Introduction to Differential Privacy

Ka Mo Lau
April 15, 2019
Brands / Marketing Strategy / Programmatic Creative

Privacy has become an increasingly hot topic in ad tech. From GDPR to ITP 2.0, marketers are becoming increasingly conscious of the importance of privacy, which they now have to actively balance against the need for transparency and accountability. Recently, industry leaders have started talking about differential privacy, and how this technology could be the solution to balance privacy with security. Digiday provides a good introduction here.

Before diving into differential privacy, it’s helpful to keep in mind how marketers actually consume data. It may seem counter intuitive, but a savvy data-driven marketer doesn’t actually care about any specific individual in their campaigns. Rather, the marketer is optimizing for the behavior (and results) from the entire group or segment it is targeting. (If you are a marketer, ask yourself this question: in your last analysis, did you care that User #123 converted or did you care how many users in your target population spent money?) This insight helps us realize a system that hides the behavior of any given individual but provides accurate user behavior can strike the balance between user privacy and transparency. Does this solution exist? It can with differential privacy.

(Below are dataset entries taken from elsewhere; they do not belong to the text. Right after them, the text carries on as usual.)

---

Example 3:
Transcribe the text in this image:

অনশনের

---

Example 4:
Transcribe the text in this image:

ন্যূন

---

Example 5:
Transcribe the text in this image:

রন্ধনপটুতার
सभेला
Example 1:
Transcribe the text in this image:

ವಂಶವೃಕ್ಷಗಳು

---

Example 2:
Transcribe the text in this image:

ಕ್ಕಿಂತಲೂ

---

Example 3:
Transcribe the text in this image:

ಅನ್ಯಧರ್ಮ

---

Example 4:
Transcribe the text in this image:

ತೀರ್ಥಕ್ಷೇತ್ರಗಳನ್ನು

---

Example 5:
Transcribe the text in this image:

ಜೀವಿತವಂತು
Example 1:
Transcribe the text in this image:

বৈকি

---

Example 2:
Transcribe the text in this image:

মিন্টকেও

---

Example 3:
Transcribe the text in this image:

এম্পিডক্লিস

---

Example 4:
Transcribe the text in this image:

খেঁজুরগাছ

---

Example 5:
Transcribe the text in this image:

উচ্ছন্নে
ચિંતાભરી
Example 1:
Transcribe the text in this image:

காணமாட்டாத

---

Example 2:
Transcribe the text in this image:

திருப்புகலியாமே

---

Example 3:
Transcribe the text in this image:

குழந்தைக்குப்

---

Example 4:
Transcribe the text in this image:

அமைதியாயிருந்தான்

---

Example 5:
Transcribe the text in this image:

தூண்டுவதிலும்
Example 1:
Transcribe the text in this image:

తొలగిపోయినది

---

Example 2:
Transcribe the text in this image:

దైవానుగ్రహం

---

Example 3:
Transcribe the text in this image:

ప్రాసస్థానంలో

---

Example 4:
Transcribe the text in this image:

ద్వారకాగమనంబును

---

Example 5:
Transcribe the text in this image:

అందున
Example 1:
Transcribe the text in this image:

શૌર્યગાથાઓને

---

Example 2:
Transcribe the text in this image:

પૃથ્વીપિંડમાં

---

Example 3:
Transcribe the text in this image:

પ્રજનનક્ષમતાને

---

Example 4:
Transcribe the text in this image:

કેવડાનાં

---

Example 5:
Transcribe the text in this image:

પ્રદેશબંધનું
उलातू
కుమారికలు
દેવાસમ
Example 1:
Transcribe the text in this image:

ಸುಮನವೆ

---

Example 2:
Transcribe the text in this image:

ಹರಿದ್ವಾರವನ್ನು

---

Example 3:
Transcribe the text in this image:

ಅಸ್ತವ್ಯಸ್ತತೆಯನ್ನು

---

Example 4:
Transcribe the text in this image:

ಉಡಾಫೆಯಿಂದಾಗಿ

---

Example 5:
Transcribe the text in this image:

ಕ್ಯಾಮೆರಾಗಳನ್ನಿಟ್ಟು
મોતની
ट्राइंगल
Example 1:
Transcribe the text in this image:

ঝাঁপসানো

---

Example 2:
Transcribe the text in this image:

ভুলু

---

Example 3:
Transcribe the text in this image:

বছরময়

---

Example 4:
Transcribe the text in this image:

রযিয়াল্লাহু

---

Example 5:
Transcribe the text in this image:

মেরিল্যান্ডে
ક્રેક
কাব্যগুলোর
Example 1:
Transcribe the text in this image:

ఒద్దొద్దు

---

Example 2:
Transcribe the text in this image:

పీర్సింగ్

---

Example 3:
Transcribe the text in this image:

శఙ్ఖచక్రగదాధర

Differential privacy is a set of statistical techniques that introduce noise into any given data set in order to protect user anonymity without changing your overall conclusion. Does it sound too good to be true?

Here’s an oversimplified example of differential privacy principles at work. If you wanted to ask a group of people sensitive questions such as “Have you cheated on your spouse?” you will likely get few people who to tell you the true answer. However, imagine before people answered, they were told to privately flip a coin. If the coin lands heads, they tell the truth – yes or no. If the coin lands tails, they then flip the coin again privately. If it is heads, they say “yes” no matter what the truth is. If it is tails, they say “no,” again despite the truth.

As a result of this basic obfuscation, any outsider who looks at the data won’t know if an individual participant’s recorded answer is the truth or not because it could easily have been an arbitrary answer. That said, there is a known statistical distribution of correct answers (50% of answers) versus arbitrary answers (25% no, 25% yes) thanks to random coin flips. For a large population sampled, you will be able to then reveal what is the true rate of spousal cheating without risking any individual’s privacy!

This example, of course, oversimplifies the actual mechanics of differential privacy. In reality, more complex techniques can be applied to each data set in order for more robust data security and greater transparency. But that discussion is better left for the Data Privacy 201 course…